(Saved data entries)
┄┄┄┄┄┄┄┄┄┄

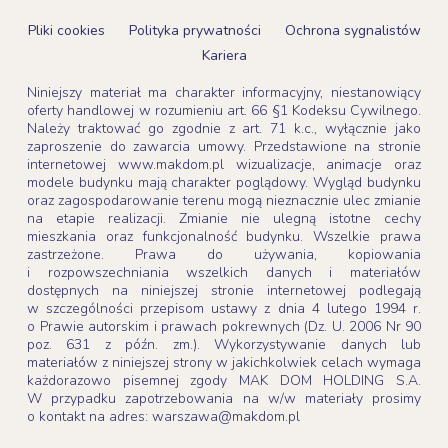
Pliki cookies
Polityka prywatności
Ochrona sygnalistów
Kariera
Niniejszy materiał ma charakter informacyjny, niestanowiący
oferty handlowej w rozumieniu art. 66 §1 Kodeksu Cywilnego.
Należy traktować go zgodnie z art. 71 k.c., wyłącznie jako
zaproszenie do zawarcia umowy. Przedstawione na stronie
internetowej www.makdom.pl wizualizacje, animacje oraz
modele budynku mają charakter poglądowy. Wygląd budynku
oraz zagospodarowanie terenu mogą nieznacznie ulec zmianie
na etapie realizacji. Zmianie nie ulegną istotne cechy
mieszkania oraz funkcjonalność budynku. Wszelkie prawa
zastrzeżone. Prawa do używania, kopiowania
i rozpowszechniania wszelkich danych i materiałów
dostępnych na niniejszej stronie internetowej podlegają
w szczególności przepisom ustawy z dnia 4 lutego 1994 r.
o Prawie autorskim i prawach pokrewnych (Dz. U. 2006 Nr 90
poz. 631 z późn. zm.). Wykorzystywanie danych lub
materiałów z niniejszej strony w jakichkolwiek celach wymaga
każdorazowo pisemnej zgody MAK DOM HOLDING S.A.
W przypadku zapotrzebowania na w/w materiały prosimy
o kontakt na adres: warszawa@makdom.pl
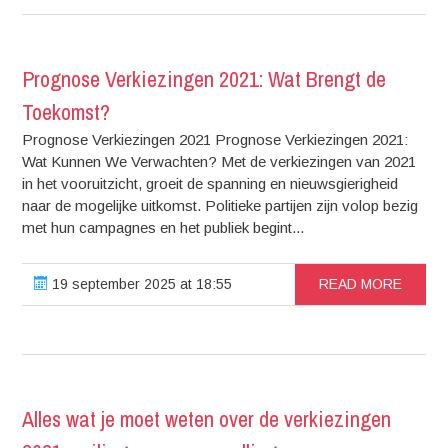
Prognose Verkiezingen 2021: Wat Brengt de
Toekomst?
Prognose Verkiezingen 2021 Prognose Verkiezingen 2021:
Wat Kunnen We Verwachten? Met de verkiezingen van 2021
in het vooruitzicht, groeit de spanning en nieuwsgierigheid
naar de mogelijke uitkomst. Politieke partijen zijn volop bezig
met hun campagnes en het publiek begint...
19 september 2025 at 18:55
READ MORE
Alles wat je moet weten over de verkiezingen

┄┄┄┄┄┄┄┄┄┄

# Your objective:
Give the entries again, exactly and in full, with no image included.

# Written response:
Pliki cookies
Polityka prywatności
Ochrona sygnalistów
Kariera
Niniejszy materiał ma charakter informacyjny, niestanowiący
oferty handlowej w rozumieniu art. 66 §1 Kodeksu Cywilnego.
Należy traktować go zgodnie z art. 71 k.c., wyłącznie jako
zaproszenie do zawarcia umowy. Przedstawione na stronie
internetowej www.makdom.pl wizualizacje, animacje oraz
modele budynku mają charakter poglądowy. Wygląd budynku
oraz zagospodarowanie terenu mogą nieznacznie ulec zmianie
na etapie realizacji. Zmianie nie ulegną istotne cechy
mieszkania oraz funkcjonalność budynku. Wszelkie prawa
zastrzeżone. Prawa do używania, kopiowania
i rozpowszechniania wszelkich danych i materiałów
dostępnych na niniejszej stronie internetowej podlegają
w szczególności przepisom ustawy z dnia 4 lutego 1994 r.
o Prawie autorskim i prawach pokrewnych (Dz. U. 2006 Nr 90
poz. 631 z późn. zm.). Wykorzystywanie danych lub
materiałów z niniejszej strony w jakichkolwiek celach wymaga
każdorazowo pisemnej zgody MAK DOM HOLDING S.A.
W przypadku zapotrzebowania na w/w materiały prosimy
o kontakt na adres: warszawa@makdom.pl
Prognose Verkiezingen 2021: Wat Brengt de
Toekomst?
Prognose Verkiezingen 2021 Prognose Verkiezingen 2021:
Wat Kunnen We Verwachten? Met de verkiezingen van 2021
in het vooruitzicht, groeit de spanning en nieuwsgierigheid
naar de mogelijke uitkomst. Politieke partijen zijn volop bezig
met hun campagnes en het publiek begint...
19 september 2025 at 18:55
READ MORE
Alles wat je moet weten over de verkiezingen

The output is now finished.